# [To-do item]
Make an exact copy of all the data.

━━ Records provided ━━

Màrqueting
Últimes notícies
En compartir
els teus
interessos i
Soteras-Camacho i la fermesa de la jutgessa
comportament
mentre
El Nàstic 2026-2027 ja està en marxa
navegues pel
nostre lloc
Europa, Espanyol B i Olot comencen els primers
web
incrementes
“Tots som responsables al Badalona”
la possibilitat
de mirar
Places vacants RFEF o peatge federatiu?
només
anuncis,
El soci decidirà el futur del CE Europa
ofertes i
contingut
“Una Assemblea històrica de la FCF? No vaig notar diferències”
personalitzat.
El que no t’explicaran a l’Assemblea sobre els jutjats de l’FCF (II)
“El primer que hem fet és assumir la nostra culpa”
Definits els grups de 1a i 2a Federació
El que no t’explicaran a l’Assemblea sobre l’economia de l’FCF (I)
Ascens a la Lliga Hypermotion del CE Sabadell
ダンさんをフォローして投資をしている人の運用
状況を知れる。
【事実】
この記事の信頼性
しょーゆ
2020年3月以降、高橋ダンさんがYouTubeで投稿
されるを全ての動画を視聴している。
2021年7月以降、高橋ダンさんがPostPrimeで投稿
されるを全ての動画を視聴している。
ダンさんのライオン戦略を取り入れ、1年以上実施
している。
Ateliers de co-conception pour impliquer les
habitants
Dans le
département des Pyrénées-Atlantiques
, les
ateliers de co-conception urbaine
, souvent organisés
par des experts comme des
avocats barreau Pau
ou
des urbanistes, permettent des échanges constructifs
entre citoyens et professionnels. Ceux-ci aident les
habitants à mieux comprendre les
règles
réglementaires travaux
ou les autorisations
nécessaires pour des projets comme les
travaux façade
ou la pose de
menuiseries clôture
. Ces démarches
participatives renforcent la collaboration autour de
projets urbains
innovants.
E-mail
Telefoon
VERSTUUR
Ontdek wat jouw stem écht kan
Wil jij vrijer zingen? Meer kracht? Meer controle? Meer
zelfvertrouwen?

━━━

# [Exercise solution]
Màrqueting
Últimes notícies
En compartir
els teus
interessos i
Soteras-Camacho i la fermesa de la jutgessa
comportament
mentre
El Nàstic 2026-2027 ja està en marxa
navegues pel
nostre lloc
Europa, Espanyol B i Olot comencen els primers
web
incrementes
“Tots som responsables al Badalona”
la possibilitat
de mirar
Places vacants RFEF o peatge federatiu?
només
anuncis,
El soci decidirà el futur del CE Europa
ofertes i
contingut
“Una Assemblea històrica de la FCF? No vaig notar diferències”
personalitzat.
El que no t’explicaran a l’Assemblea sobre els jutjats de l’FCF (II)
“El primer que hem fet és assumir la nostra culpa”
Definits els grups de 1a i 2a Federació
El que no t’explicaran a l’Assemblea sobre l’economia de l’FCF (I)
Ascens a la Lliga Hypermotion del CE Sabadell
ダンさんをフォローして投資をしている人の運用
状況を知れる。
【事実】
この記事の信頼性
しょーゆ
2020年3月以降、高橋ダンさんがYouTubeで投稿
されるを全ての動画を視聴している。
2021年7月以降、高橋ダンさんがPostPrimeで投稿
されるを全ての動画を視聴している。
ダンさんのライオン戦略を取り入れ、1年以上実施
している。
Ateliers de co-conception pour impliquer les
habitants
Dans le
département des Pyrénées-Atlantiques
, les
ateliers de co-conception urbaine
, souvent organisés
par des experts comme des
avocats barreau Pau
ou
des urbanistes, permettent des échanges constructifs
entre citoyens et professionnels. Ceux-ci aident les
habitants à mieux comprendre les
règles
réglementaires travaux
ou les autorisations
nécessaires pour des projets comme les
travaux façade
ou la pose de
menuiseries clôture
. Ces démarches
participatives renforcent la collaboration autour de
projets urbains
innovants.
E-mail
Telefoon
VERSTUUR
Ontdek wat jouw stem écht kan
Wil jij vrijer zingen? Meer kracht? Meer controle? Meer
zelfvertrouwen?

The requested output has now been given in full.